Attackers who can track down and research smart city controls and sensors may have little trouble exploiting vulnerabilities and getting past minimal security barriers, the report said, especially where default passwords are used and authentication bypass is possible.

The report noted that smart city technologies present, and sometimes further complicate, many of the security challenges that local government and industrial control system (ICS) networks have been facing over the past decade.

“These challenges often have to do with the fact that the devices/assets are often attached to legacy equipment on legacy operating systems or have been connected to the internet without a full security audit of the risks,” the report said.

According to IBM researchers, there is no easy way to patch a city, particularly as the responsibility is shared between device makers and users.

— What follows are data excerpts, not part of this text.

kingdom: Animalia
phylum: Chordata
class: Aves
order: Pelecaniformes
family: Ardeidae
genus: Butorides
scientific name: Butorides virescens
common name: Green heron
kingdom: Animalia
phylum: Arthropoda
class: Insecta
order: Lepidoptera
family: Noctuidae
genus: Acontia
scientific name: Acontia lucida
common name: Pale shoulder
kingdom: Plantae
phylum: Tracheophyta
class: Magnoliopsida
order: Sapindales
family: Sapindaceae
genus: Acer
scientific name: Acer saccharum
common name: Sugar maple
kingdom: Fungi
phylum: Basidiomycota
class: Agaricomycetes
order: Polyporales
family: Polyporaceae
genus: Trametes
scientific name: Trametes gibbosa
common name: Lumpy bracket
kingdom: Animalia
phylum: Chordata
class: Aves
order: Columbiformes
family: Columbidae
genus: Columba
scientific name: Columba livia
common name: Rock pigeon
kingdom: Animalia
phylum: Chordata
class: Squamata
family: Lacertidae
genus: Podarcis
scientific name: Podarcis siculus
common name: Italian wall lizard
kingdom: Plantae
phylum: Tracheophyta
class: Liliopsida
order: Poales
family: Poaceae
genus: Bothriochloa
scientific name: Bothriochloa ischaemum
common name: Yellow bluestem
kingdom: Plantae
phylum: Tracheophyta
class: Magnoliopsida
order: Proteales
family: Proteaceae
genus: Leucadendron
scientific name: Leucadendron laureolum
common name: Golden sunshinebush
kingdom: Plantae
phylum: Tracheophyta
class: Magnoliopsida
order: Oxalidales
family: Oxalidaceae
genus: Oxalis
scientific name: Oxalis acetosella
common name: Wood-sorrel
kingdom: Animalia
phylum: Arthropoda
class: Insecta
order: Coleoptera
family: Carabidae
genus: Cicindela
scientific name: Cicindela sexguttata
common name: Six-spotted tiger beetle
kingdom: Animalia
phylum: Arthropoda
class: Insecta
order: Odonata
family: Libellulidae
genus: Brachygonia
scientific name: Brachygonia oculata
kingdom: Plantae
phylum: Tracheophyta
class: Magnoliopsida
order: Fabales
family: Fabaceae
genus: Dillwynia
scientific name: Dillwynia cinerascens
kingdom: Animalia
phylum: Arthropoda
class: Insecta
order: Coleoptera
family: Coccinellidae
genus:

While it is the manufacturer’s job to make sure their products are built securely, the report said it was the user’s responsibility to use good security hygiene.

Further, the report said there was a shared responsibility between the manufacturer and the user, with the former issuing software updates for security issues, and the latter applying those updates.

Guidelines for city security personnel to secure smart cities

  • Implement IP address restrictions for who can connect to the smart city devices, especially if networks rely on the public internet.
  • Use basic application scanning tools that can help identify vulnerabilities.
  • Use strong network security rules to prevent access to sensitive systems, as well as safer password practices.
  • Disable unnecessary remote administration features and ports.
  • Take advantage of security incident and event management tools to scan network activity and identify suspicious internet traffic.
  • Hire ethical hackers to test systems. These teams are trained to “think like a hacker” and find flaws in systems before the bad guys do.